Ziel der Objektivität unverzichtbar
Diese Qualität staatlicher Entscheidungen ist es, die wir „Objektivität“ nennen – obwohl wir wissen, dass in all diese Entscheidungen stets auch ein gehöriges Maß an subjektiven (Vor-)Urteilen der jeweiligen Entscheider eingeht.
Auf dieses Ziel „Objektivität“ kann nicht verzichtet werden; die vorrangige Beachtung subjektiver Einschätzungen der Betroffenen wäre unvereinbar mit der Funktion des Rechts, Regeln für alle bereitzuhalten und durchzusetzen.

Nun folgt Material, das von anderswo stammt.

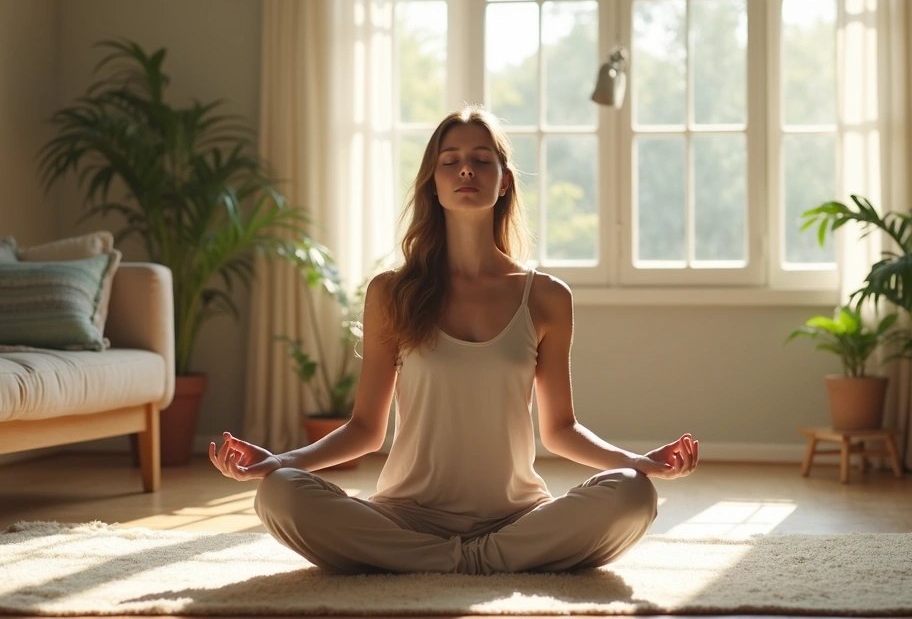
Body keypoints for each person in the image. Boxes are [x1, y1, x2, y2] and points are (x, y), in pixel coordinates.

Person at [209, 104, 700, 575]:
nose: (466, 170)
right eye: (451, 162)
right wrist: (280, 461)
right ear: (434, 182)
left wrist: (637, 462)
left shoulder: (546, 297)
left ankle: (434, 562)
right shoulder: (391, 292)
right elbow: (365, 428)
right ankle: (483, 562)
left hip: (516, 517)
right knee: (279, 493)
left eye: (481, 160)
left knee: (634, 494)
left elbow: (560, 430)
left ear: (504, 181)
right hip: (406, 516)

Die Gefahr, dass unter dem Titel der Objektivität trotz aller Skepsis immer wieder ideologische Positionen verbreitet werden, ist zwar nicht zu leugnen, aber nicht offengelegte Ideologie kann erkannt und kritisiert werden, und auch dies geschieht.
Die Rechtsordnung beruht nicht auf einheitlichen Mehrheiten und folgt keinem einheitlichen Plan, sie ist historisch gewachsen und verändert sich über die Generationen hinweg. Grundrechtsschutz ist nicht nur Minderheitenschutz, sondern schützt auch Mehrheiten gegen staatliche (und private!) Übergriffe.
Als Warnung, die Leistungsfähigkeit des Rechts im Allgemeinen sowie gerichtlicher Verfahren im Besonderen nicht zu überschätzen, bleiben die Kernaussagen des Buches gleichermaßen richtig wie letztlich trivial.
Die Rechtsidee der „sovereignty of parliament“ gerät in einer zunehmend verflochtenen Rechtsordnung, die auf Komplexität mit institutioneller Ausdifferenzierung reagiert und dabei unvermeidbar schon aufgrund des Koordinationsbedarfs verschiedener Rechtsschichten, den parlamentarische Gesetzgebung nur begrenzt abbauen kann, auch Macht auf die Gerichte verlagern muss, zwangsläufig immer mehr unter Druck.
Mit der Wissenschaft einen Rückweg zur Lebenswelt offenhalten
Dieses freie Spiel, die Dialektik von Anschauung, Erkenntnis und Pragmatismus, bestimmt in ihrer Ausdifferenzierung das Machtgefüge demokratischer Regeln. Gleich einer Niederlage wäre es, Wissenschaft fingiere Objektivität, hätte damit ihre erklärende Kraft verloren.
Sie verschweige, dass Objektivität in Wahrheit Ergebnis ihrer eigenen methodischen Konstruktion ist, die sie für das „Wahre“ ausgäbe. Damit stellt sich die Aufgabe für Wissenschaft insgesamt, stets den Rückweg zur Lebenswelt offenzuhalten.